## WHAT TO DO
Could you return the data that follows exactly, minus the images?

## Page-level text extractions

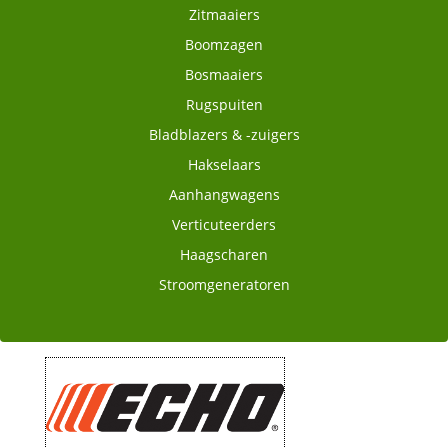
Zitmaaiers
Boomzagen
Bosmaaiers
Rugspuiten
Bladblazers & -zuigers
Hakselaars
Aanhangwagens
Verticuteerders
Haagscharen
Stroomgeneratoren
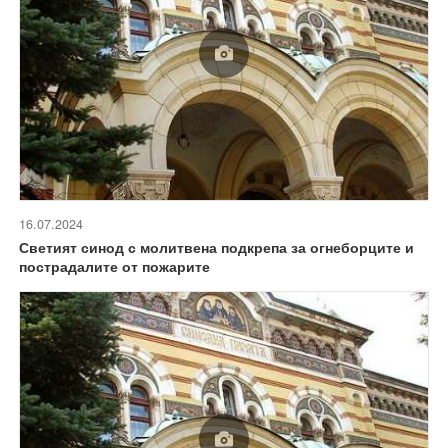
16.07.2024
Светият синод с молитвена подкрепа за огнеборците и
пострадалите от пожарите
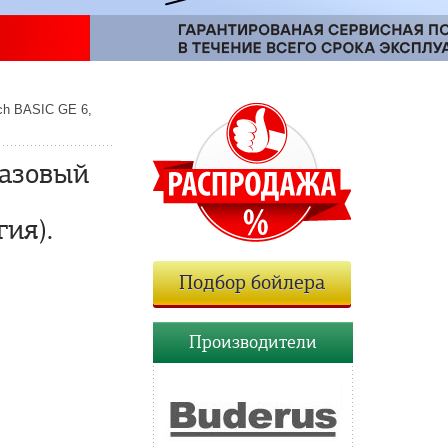
ch BASIC GE 6,
Газовый
ия).
Подбор бойлера
Производители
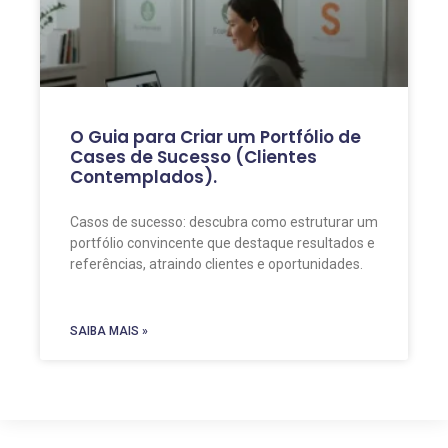
O Guia para Criar um Portfólio de
Cases de Sucesso (Clientes
Contemplados).
Casos de sucesso: descubra como estruturar um
portfólio convincente que destaque resultados e
referências, atraindo clientes e oportunidades.
SAIBA MAIS »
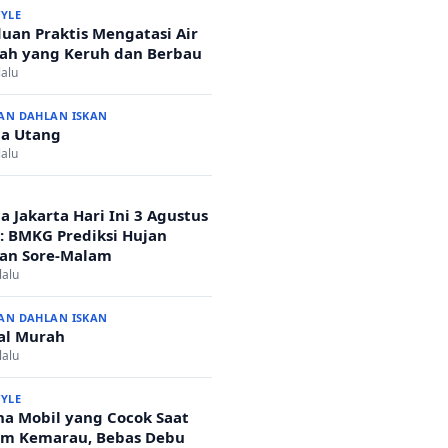
TYLE
uan Praktis Mengatasi Air
h yang Keruh dan Berbau
lalu
AN DAHLAN ISKAN
a Utang
lalu
a Jakarta Hari Ini 3 Agustus
: BMKG Prediksi Hujan
an Sore-Malam
lalu
AN DAHLAN ISKAN
al Murah
lalu
TYLE
a Mobil yang Cocok Saat
m Kemarau, Bebas Debu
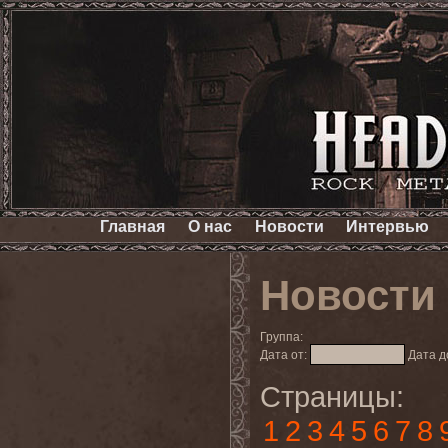
Главная
О нас
Новости
Интервью
Новости
Группа:
Дата от:
Дата д
Страницы:
1
2
3
4
5
6
7
8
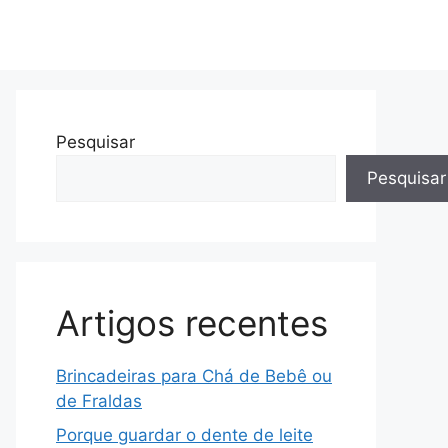
Pesquisar
Pesquisar
Artigos recentes
Brincadeiras para Chá de Bebê ou
de Fraldas
Porque guardar o dente de leite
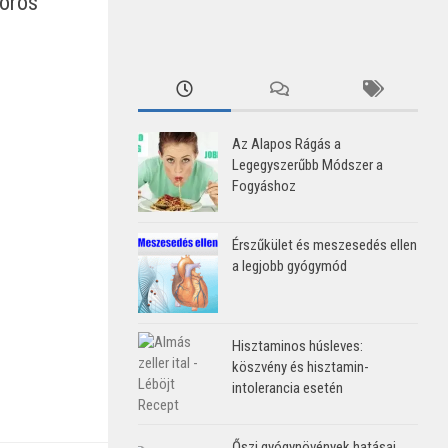
moros
Az Alapos Rágás a
Legegyszerűbb Módszer a
Fogyáshoz
Érszűkület és meszesedés ellen
a legjobb gyógymód
Hisztaminos húsleves:
köszvény és hisztamin-
intolerancia esetén
Őszi gyógynövények hatásai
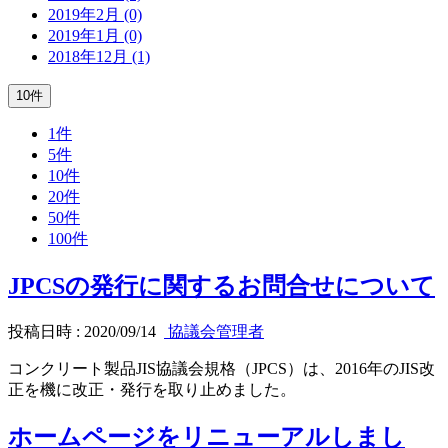
2019年2月 (0)
2019年1月 (0)
2018年12月 (1)
10件
1件
5件
10件
20件
50件
100件
JPCSの発行に関するお問合せについて
投稿日時 : 2020/09/14
協議会管理者
コンクリート製品JIS協議会規格（JPCS）は、2016年のJIS改
正を機に改正・発行を取り止めました。
ホームページをリニューアルしまし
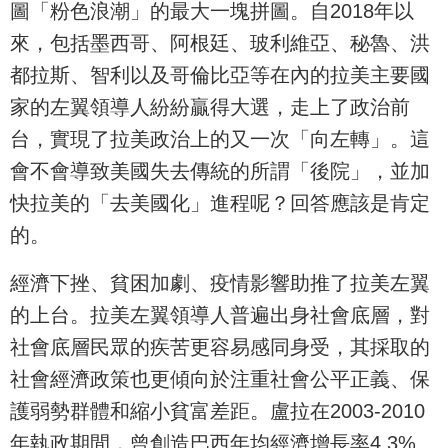
圖「粉色浪潮」的最大一塊拼圖。自2018年以
來，包括墨西哥、阿根廷、玻利維亞、秘魯、洪
都拉斯、智利以及哥倫比亞等在內的拉美主要國
家的左翼領導人紛紛贏得大選，走上了政治前
台，實現了拉美政治上的又一次「向左轉」。這
會不會導致美國失去傳統的所謂「後院」，並加
快拉美的「去美國化」進程呢？回答應該是肯定
的。
經濟下挫、貧困加劇、疫情影響助推了拉美左翼
的上台。拉美左翼領導人普遍出身社會底層，對
社會底層民眾的疾苦更容易感同身受，其採取的
社會經濟政策也更傾向於注重社會公平正義、保
護弱勢群體和縮小貧富差距。盧拉在2003-2010
年執政期間，曾創造巴西年均經濟增長率4.3%、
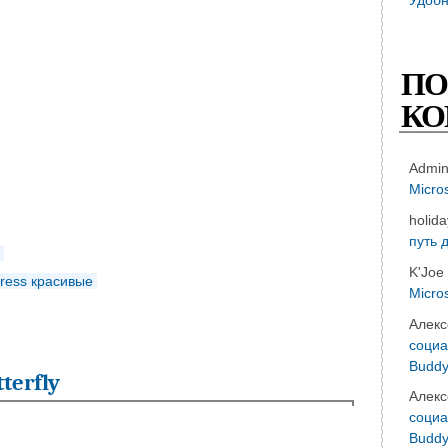
ПО
КО
Admi
Micro
holid
путь 
K'Joe
press красивые
Micro
Алекс
социа
Buddy
terfly
Алекс
социа
Buddy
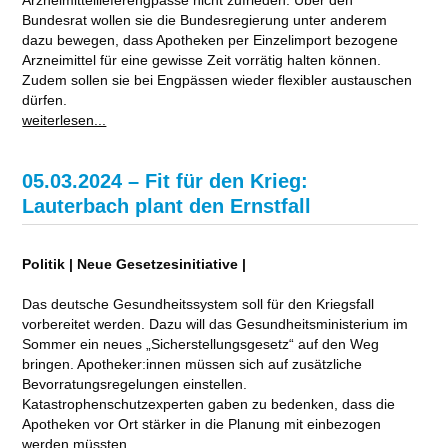
Bundesrat wollen sie die Bundesregierung unter anderem
dazu bewegen, dass Apotheken per Einzelimport bezogene
Arzneimittel für eine gewisse Zeit vorrätig halten können.
Zudem sollen sie bei Engpässen wieder flexibler austauschen
dürfen.
weiterlesen...
05.03.2024 – Fit für den Krieg:
Lauterbach plant den Ernstfall
Politik | Neue Gesetzesinitiative |
Das deutsche Gesundheitssystem soll für den Kriegsfall
vorbereitet werden. Dazu will das Gesundheitsministerium im
Sommer ein neues „Sicherstellungsgesetz“ auf den Weg
bringen. Apotheker:innen müssen sich auf zusätzliche
Bevorratungsregelungen einstellen.
Katastrophenschutzexperten gaben zu bedenken, dass die
Apotheken vor Ort stärker in die Planung mit einbezogen
werden müssten.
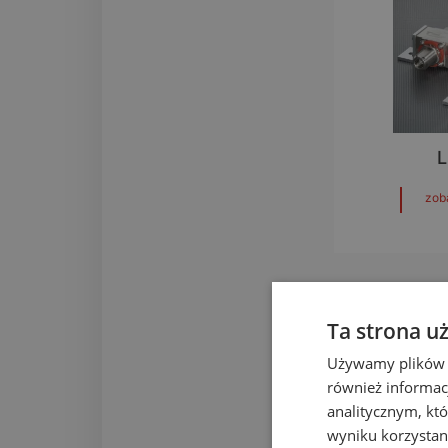
L
zob
Ta strona u
Używamy plików co
również informac
analitycznym, któ
wyniku korzystani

## REPLY TO THE EXERCISE
Zitmaaiers
Boomzagen
Bosmaaiers
Rugspuiten
Bladblazers & -zuigers
Hakselaars
Aanhangwagens
Verticuteerders
Haagscharen
Stroomgeneratoren
16.07.2024
Светият синод с молитвена подкрепа за огнеборците и
пострадалите от пожарите
ch BASIC GE 6,
Газовый
ия).
Подбор бойлера
Производители
O Guia para Criar um Portfólio de
Cases de Sucesso (Clientes
Contemplados).
Casos de sucesso: descubra como estruturar um
portfólio convincente que destaque resultados e
referências, atraindo clientes e oportunidades.
SAIBA MAIS »
TYLE
uan Praktis Mengatasi Air
h yang Keruh dan Berbau
lalu
AN DAHLAN ISKAN
a Utang
lalu
a Jakarta Hari Ini 3 Agustus
: BMKG Prediksi Hujan
an Sore-Malam
lalu
AN DAHLAN ISKAN
al Murah
lalu
TYLE
a Mobil yang Cocok Saat
m Kemarau, Bebas Debu
Главная
О нас
Новости
Интервью
Новости
Группа:
Дата от:
Дата д
Страницы:
1
2
3
4
5
6
7
8
Pesquisar
Pesquisar
Artigos recentes
Brincadeiras para Chá de Bebê ou
de Fraldas
Porque guardar o dente de leite
moros
Az Alapos Rágás a
Legegyszerűbb Módszer a
Fogyáshoz
Érszűkület és meszesedés ellen
a legjobb gyógymód
Hisztaminos húsleves:
köszvény és hisztamin-
intolerancia esetén
Őszi gyógynövények hatásai
2019年2月 (0)
2019年1月 (0)
2018年12月 (1)
10件
1件
5件
10件
20件
50件
100件
JPCSの発行に関するお問合せについて
投稿日時 : 2020/09/14
協議会管理者
コンクリート製品JIS協議会規格（JPCS）は、2016年のJIS改
正を機に改正・発行を取り止めました。
ホームページをリニューアルしまし
圖「粉色浪潮」的最大一塊拼圖。自2018年以
來，包括墨西哥、阿根廷、玻利維亞、秘魯、洪
都拉斯、智利以及哥倫比亞等在內的拉美主要國
家的左翼領導人紛紛贏得大選，走上了政治前
台，實現了拉美政治上的又一次「向左轉」。這
會不會導致美國失去傳統的所謂「後院」，並加
快拉美的「去美國化」進程呢？回答應該是肯定
的。
經濟下挫、貧困加劇、疫情影響助推了拉美左翼
的上台。拉美左翼領導人普遍出身社會底層，對
社會底層民眾的疾苦更容易感同身受，其採取的
社會經濟政策也更傾向於注重社會公平正義、保
護弱勢群體和縮小貧富差距。盧拉在2003-2010
年執政期間，曾創造巴西年均經濟增長率4.3%、
ПО
КО
Admi
Micro
holid
путь 
K'Joe
press красивые
Micro
Алекс
социа
Buddy
terfly
Алекс
социа
Buddy
Bundesrat wollen sie die Bundesregierung unter anderem
dazu bewegen, dass Apotheken per Einzelimport bezogene
Arzneimittel für eine gewisse Zeit vorrätig halten können.
Zudem sollen sie bei Engpässen wieder flexibler austauschen
dürfen.
weiterlesen...
05.03.2024 – Fit für den Krieg:
Lauterbach plant den Ernstfall
Politik | Neue Gesetzesinitiative |
Das deutsche Gesundheitssystem soll für den Kriegsfall
vorbereitet werden. Dazu will das Gesundheitsministerium im
Sommer ein neues „Sicherstellungsgesetz“ auf den Weg
bringen. Apotheker:innen müssen sich auf zusätzliche
Bevorratungsregelungen einstellen.
Katastrophenschutzexperten gaben zu bedenken, dass die
Apotheken vor Ort stärker in die Planung mit einbezogen
werden müssten.
L
zob
Ta strona u
Używamy plików co
również informac
analitycznym, któ
wyniku korzystani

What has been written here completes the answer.